那么我们从后往前枚举左端点,将相同的区间合并在一起,通过类似静态链表的结构实现下标的跳转,枚举到前面的数字时,可以通过后面的静态链表直接跳过gcd相同的区间,从而实现O(nlog(max(a)))的复杂度,枚举出区间gcd个数后用map<int,long long>统计输出即可。
代码:
#include <iostream>
#include <iomanip>
#include <algorithm>
#include <cstring>
#include <cctype>
#include <cstdlib>
#include <cstdio>
#include <cmath>
#include <ctime>
#include <map>
#include <list>
#include <set>
#include <stack>
#include <queue>
#include <string>
#include <sstream>
#define pb push_back
#define X first
#define Y second
#define ALL(x) x.begin(),x.end()
#define INS(x) inserter(x,x.begin())
#define pii pair<int,int>
#define qclear(a) while(!a.empty())a.pop();
#define lowbit(x) (x&-x)
#define sd(n) scanf("%d",&n)
#define sdd(n,m) scanf("%d%d",&n,&m)
#define sddd(n,m,k) scanf("%d%d%d",&n,&m,&k)
#define mst(a,b) memset(a,b,sizeof(a))
#define cout3(x,y,z) cout<<x<<" "<<y<<" "<<z<<endl
#define cout2(x,y) cout<<x<<" "<<y<<endl
#define cout1(x) cout<<x<<endl
#define IOS std::ios::sync_with_stdio(false)

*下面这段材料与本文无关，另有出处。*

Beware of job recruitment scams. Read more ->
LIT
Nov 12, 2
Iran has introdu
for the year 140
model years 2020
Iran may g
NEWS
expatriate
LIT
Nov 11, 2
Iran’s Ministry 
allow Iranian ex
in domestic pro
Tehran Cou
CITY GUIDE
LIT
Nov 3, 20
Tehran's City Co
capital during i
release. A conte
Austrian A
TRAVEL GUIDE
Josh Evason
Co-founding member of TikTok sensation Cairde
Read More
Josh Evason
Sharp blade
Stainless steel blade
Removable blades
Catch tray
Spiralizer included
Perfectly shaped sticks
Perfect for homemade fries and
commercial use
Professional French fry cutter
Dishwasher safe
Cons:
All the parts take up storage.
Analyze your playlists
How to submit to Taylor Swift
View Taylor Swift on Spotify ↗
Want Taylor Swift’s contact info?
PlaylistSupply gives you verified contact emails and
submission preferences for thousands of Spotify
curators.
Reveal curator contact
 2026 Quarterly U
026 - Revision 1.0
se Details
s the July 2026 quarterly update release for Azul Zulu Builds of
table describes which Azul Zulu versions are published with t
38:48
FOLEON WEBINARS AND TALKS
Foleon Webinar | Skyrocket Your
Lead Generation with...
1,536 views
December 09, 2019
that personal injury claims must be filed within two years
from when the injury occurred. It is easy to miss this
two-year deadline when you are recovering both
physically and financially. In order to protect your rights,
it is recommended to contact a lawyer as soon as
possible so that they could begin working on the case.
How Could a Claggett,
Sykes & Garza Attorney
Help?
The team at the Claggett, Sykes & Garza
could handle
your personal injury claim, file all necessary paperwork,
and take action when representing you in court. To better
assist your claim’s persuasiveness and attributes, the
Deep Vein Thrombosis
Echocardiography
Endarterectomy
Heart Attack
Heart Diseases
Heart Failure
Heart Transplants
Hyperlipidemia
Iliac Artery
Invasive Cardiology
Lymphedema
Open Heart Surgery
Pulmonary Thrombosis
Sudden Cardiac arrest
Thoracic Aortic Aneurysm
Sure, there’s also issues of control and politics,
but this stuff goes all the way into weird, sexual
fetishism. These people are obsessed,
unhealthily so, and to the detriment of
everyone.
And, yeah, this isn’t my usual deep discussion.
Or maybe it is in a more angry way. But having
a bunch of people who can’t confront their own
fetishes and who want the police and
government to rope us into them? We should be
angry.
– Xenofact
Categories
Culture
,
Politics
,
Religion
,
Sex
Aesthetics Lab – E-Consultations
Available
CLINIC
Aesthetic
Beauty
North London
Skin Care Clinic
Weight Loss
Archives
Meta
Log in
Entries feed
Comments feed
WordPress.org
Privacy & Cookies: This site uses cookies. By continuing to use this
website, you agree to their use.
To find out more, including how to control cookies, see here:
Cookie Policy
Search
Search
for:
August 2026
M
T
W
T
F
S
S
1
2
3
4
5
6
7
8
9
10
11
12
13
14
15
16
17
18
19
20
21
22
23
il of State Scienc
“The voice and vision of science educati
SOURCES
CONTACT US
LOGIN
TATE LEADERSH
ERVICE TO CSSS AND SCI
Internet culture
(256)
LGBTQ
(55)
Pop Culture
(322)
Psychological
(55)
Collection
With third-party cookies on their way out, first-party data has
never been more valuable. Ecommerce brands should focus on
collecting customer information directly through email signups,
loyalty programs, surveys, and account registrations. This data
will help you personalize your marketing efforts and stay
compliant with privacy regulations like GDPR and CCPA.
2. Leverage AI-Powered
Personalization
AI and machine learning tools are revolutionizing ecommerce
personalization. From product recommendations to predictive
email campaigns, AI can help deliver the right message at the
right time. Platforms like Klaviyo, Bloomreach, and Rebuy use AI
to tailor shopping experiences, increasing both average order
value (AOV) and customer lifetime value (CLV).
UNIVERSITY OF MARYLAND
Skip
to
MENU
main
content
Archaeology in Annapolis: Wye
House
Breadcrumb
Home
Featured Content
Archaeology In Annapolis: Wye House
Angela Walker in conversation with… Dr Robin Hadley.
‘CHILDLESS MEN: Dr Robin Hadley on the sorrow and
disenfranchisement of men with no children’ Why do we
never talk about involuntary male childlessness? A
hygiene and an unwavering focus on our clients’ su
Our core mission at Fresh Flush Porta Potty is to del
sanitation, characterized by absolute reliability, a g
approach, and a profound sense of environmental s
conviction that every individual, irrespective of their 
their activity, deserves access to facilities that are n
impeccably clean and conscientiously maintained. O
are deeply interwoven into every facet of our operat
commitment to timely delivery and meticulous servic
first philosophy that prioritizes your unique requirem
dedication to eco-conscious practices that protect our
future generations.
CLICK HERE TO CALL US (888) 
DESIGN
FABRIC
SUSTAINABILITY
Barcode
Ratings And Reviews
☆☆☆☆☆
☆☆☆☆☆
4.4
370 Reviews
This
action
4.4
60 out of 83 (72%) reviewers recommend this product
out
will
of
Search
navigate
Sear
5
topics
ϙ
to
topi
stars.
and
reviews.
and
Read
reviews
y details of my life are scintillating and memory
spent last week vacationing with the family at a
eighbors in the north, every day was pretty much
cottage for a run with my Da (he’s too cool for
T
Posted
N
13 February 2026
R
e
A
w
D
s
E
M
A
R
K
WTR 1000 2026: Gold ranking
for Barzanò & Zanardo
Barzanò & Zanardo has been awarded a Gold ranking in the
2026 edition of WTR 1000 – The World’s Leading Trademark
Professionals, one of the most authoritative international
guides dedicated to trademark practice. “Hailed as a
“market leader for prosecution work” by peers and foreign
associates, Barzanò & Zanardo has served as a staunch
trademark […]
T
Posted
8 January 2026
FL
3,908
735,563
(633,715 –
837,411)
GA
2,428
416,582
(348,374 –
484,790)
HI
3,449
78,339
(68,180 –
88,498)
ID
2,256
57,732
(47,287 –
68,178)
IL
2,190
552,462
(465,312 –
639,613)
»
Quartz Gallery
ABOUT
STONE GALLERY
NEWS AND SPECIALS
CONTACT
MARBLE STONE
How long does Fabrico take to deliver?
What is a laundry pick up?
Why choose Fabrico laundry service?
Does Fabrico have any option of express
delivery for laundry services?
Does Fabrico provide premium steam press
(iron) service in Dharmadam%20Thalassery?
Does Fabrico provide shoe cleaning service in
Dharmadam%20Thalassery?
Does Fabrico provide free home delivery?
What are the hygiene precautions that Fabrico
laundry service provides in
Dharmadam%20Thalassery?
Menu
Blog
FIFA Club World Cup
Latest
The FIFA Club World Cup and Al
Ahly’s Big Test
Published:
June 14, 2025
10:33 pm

#define SRAND srand((unsigned int)(time(0)))
typedef long long ll;
typedef unsigned long long ull;
typedef unsigned int uint;
using namespace std;
const double PI=acos(-1.0);
const int INF=0x3f3f3f3f;
const ll INFF=0x3f3f3f3f3f3f3f3f;
const ull mod=212370440130137957;
const double eps=1e-5;
const int maxn=100005;
const int maxm=20005;
const int base=31;
int n,m;
int a[maxn];
int nx[maxn];
map<int,ll>maps;
void solve() {
sd(n);
for(int i=1; i<=n; i++) {
sd(a[i]);
nx[i]=i+1;
}
for(int i=n; i>0; i--) {
int rg,lg,l;
lg=rg=a[i];
l=i;
for(int j=i; j<=n+1; j=nx[j]) {
if(j==n+1) {
maps[lg]+=(j-l);
nx[l]=j;
break;
}
rg=__gcd(a[j],lg);
if(rg!=lg) {
maps[lg]+=(j-l);
nx[l]=j;
l=j;
lg=rg;
}
}
}
sd(m);
for(int i=0; i<m; i++) {
int now;
sd(now);
printf("%lld\n",maps[now]);
}
return ;
}
int main() {
#ifdef LOCAL
freopen("in.txt","r",stdin);
// freopen("out.txt","w",stdout);
#else
// freopen("","r",stdin);
// freopen("","w",stdout);
#endif
solve();
return 0;
}